‘Do not answer a fool according to his folly, lest you also be like him. Answer a fool according to his folly, Lest he be wise in his own eyes.’ Proverbs 26:4-5
(Note: Hebrew terms of “fool” and “foolish” describe a person who does not believe in God and is ignorant of wisdom based on God’s moral standard.)
Some modern critics assume the ancients were flat-out stupid. Case in point, after a brief glance at Proverbs 26:4-5 an objection may be raised along the lines of: “Look! An obvious contradiction in the very next verse! The Bible cannot be trusted…” And so a superficial argument has been framed.
But the ancients were not stupid.
The author of Proverbs actually intended to pair these seemingly contradictory verses together. And what these verses propose is not a logical contradiction, but a dilemma for the reader. It is a proposal of two choices. Proverbs 26:4-5 reveals two wise and effective ways to deal with a fool given the specific circumstance, and either way could be pertinent when the options are thoughtfully weighed.
‘Do not answer a fool according to his folly, lest you also be like him’
Some will outright reject any claim of the historical authority the Bible. Because of their contemporary secular presuppositions, some critics assume any argument with Biblical foundations must be deemed ridiculous.

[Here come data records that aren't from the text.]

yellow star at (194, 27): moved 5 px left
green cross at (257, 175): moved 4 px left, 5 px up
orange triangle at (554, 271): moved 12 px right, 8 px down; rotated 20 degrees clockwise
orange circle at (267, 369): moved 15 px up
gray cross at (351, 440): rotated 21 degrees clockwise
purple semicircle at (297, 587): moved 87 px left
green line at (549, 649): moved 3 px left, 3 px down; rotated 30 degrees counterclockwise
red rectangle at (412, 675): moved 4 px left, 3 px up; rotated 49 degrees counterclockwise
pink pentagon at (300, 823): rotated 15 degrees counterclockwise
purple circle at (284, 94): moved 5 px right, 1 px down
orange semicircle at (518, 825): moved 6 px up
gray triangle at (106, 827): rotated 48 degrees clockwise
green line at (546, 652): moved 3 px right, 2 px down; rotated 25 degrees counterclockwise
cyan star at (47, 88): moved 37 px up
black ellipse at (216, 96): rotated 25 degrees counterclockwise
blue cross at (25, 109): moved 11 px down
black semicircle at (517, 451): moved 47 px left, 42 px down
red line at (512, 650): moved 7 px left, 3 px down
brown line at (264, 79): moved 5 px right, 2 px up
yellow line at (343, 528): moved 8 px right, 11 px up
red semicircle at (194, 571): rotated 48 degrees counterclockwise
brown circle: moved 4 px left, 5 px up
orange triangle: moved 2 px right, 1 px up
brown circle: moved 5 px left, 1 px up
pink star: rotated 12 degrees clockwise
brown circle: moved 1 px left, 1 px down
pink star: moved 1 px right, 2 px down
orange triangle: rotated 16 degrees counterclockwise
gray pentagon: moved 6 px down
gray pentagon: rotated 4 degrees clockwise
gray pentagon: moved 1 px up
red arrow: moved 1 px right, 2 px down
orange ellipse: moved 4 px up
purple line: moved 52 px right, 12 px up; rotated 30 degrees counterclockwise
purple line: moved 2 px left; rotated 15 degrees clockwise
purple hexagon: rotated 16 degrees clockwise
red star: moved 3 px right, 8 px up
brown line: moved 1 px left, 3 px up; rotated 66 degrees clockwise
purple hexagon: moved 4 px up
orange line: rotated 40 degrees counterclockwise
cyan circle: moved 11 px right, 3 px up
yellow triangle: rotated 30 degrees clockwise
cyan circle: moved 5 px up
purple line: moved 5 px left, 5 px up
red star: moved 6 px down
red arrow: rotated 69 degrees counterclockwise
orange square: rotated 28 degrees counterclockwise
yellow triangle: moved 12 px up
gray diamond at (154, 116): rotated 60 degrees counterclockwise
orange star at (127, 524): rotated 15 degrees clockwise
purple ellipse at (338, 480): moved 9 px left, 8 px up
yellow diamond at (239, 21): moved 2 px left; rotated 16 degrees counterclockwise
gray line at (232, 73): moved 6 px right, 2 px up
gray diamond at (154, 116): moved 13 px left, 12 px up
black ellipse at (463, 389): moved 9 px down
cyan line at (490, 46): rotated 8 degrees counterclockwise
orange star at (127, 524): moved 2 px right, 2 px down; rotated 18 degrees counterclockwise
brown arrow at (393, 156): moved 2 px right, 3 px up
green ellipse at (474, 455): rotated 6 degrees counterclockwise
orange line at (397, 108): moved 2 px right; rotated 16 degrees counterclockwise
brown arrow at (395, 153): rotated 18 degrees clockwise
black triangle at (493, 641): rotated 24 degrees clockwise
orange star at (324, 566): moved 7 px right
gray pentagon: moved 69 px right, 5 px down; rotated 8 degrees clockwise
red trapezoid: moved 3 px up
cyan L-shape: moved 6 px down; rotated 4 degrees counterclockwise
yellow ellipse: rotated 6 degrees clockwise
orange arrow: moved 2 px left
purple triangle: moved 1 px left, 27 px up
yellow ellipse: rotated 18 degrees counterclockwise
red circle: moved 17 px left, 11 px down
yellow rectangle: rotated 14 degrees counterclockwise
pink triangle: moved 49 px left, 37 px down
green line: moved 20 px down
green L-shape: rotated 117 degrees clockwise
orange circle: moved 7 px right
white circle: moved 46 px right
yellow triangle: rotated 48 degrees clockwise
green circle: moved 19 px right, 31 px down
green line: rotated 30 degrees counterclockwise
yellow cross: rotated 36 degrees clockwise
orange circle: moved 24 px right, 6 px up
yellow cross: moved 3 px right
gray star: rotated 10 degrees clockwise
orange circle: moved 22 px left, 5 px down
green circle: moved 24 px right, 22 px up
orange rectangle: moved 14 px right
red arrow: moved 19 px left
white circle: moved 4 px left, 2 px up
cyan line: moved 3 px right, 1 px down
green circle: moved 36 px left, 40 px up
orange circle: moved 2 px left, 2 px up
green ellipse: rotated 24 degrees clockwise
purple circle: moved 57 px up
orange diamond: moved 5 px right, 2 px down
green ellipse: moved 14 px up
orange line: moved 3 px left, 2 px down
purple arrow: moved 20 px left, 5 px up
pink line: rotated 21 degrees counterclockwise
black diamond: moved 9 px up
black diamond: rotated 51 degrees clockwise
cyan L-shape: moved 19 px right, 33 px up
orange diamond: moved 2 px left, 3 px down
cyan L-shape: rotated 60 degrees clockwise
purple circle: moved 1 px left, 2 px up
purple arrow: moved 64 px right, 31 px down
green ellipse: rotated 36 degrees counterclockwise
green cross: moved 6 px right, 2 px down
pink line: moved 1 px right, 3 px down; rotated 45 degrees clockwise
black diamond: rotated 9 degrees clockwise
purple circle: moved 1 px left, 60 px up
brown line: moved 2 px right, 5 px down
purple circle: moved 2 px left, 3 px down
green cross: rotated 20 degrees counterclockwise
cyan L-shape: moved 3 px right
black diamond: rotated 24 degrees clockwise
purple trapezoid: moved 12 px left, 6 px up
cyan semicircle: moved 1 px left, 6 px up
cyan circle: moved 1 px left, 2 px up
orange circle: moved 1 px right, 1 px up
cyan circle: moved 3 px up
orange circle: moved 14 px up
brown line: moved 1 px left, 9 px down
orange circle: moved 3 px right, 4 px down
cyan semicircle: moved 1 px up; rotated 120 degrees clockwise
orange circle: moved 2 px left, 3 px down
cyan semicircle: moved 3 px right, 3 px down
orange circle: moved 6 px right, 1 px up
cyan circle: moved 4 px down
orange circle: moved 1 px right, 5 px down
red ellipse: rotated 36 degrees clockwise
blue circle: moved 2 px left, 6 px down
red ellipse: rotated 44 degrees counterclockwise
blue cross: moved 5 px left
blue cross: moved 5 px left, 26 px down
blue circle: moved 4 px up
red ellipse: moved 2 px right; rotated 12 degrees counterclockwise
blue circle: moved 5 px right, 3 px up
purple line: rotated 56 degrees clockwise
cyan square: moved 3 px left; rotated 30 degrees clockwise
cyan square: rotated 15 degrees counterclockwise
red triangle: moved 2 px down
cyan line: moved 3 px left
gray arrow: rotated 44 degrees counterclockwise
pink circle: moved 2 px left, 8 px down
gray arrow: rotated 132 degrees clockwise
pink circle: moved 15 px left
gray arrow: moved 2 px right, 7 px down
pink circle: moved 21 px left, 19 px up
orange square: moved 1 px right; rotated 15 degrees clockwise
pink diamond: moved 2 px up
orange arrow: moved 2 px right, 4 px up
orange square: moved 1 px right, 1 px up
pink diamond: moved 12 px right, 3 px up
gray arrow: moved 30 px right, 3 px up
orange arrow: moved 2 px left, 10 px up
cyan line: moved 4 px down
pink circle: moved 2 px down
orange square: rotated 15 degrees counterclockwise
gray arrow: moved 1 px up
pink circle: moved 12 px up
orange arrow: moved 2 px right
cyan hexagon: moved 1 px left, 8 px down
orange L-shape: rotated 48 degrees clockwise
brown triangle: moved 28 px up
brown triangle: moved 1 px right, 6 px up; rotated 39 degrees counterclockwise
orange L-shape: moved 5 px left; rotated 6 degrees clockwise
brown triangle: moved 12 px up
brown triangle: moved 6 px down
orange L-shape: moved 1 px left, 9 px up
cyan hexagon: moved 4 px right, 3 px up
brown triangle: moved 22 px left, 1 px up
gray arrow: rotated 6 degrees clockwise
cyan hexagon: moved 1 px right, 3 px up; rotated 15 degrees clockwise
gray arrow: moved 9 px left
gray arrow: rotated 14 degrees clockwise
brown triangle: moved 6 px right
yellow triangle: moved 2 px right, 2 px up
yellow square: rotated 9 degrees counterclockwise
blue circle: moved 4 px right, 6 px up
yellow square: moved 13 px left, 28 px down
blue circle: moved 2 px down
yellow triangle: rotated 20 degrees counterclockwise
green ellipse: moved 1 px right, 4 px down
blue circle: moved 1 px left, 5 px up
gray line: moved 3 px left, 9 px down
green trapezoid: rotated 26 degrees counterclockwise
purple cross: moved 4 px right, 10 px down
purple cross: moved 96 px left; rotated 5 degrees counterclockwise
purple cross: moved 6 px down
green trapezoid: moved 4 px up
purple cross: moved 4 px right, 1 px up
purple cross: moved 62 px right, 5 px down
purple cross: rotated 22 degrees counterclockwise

When the debate format has been framed without using the Bible (evidential apologetics), the Christian has already conceded that the critic’s apologetic approach is a valid ground to start. It’s not. Secular critics may cry for objectivity and neutrality when debating; but they are neither objective nor neutral. No one is. Neither should the Christian be in an attempt to appear amicable.
Objectivity is a myth.
If a Christian takes up the approach of his critics the debate will spiral downward in to an incessant match of evidence regurgitation. After both of sides have exhausted all the contemporary arguments for and against evolution, the resurrection, and bible validity, still nothing has changed.
The critic leaves satisfied, because the Christian took the bait and accepted the game even though the deck was stacked.
In that case a fool was answered according to his folly. Or, to borrow the words of Jesus, the Christian has casted his pearls before swine (Matthew 7).
In this case, silence is preferable. A closing of the mouth may speak volumes of godly rebuke.
‘Answer a fool according to his folly, Lest he be wise in his own eyes.’
Again, this seems to be a surface level contradiction when compared with v. 4. But remember one of the principles of the book of Proverbs is this: Wisdom only comes to those who diligently and desperately seek it (Proverbs 2:1-5). Wisdom does not come to those who would lazily cherry pick a verse as cheap ammo against bible authority.
It should be noted that there are many interpretive disciplines to employ when taking up Scripture, such as grammatical nuances, historical context, literary genre, and authorial intent. The secular critic rarely employs any of these when reading into the meaning of alleged contradictions.
Verse 4 may also be presented like this: ‘Answer not a fool according to his own presuppositions, lest you be like him’
When both sides apologetic foundations are addressed it may be time to proceed with debate. When a critic believes his arguments are above reproach then the Christian should expose his subjective presuppositions with the only unchanging foundational truth: the Bible.
For example: If the critic believes they evolved by chance (unguided natural process), then the Christian may need to point out that their processes of logic also evolved by chance. So ultimately, the critic can’t be sure they are even asking the right questions. Even more, they can’t be certain they are capable of knowing with certainty the answers. The critic has no ground to stand on but the randomly programmed chemical reactions of the 8 pounds of tissue between his ears.
How can the Christian be certain their logic has ground in historical reality? The Christian appeals to something outside of self. To the true abiding eternal word that has never changed and reveals the design and mind of God. The Christian stands on the firm foundation of God’s word. The pinnacle of the Bible is the glory of God as revealed in the gospel of Jesus Christ.
When the fool’s error is exposed using God’s living word he is forced to an impasse: submit to it or scorn it. If there is a softness of heart and open door to a clear presentation of the gospel you have been right in answering the fool according to his folly.
Without the goal of the biblical gospel, apologetics becomes nothing more than intellectual one upmanship.
Defending the faith should always be done humbly and boldly (1 Peter 3:15).
So there are times you should answer a fool and there are times you shouldn’t. It depends on the nature of the fool.
Is there evidence of grace in the fool’s words, demeanor, and person? Answer him according to his folly. Is there only an insulting scorn and hardness in the fool’s discourse? Do not answer him according to his folly.
How can you discern when and how to answer a fool? That takes Holy Spirit-born Bible-saturated wisdom. This divine wisdom must be prayerfully and intensely sought before God.
Such wisdom doesn’t come cheap or easy. But the truth is neither cheap or easy. Otherwise it would be an easy sell.
As wise Solomon once said in Ecclesiastes 3:7: There is a time to speak and a time to shut up. There is a season for everything.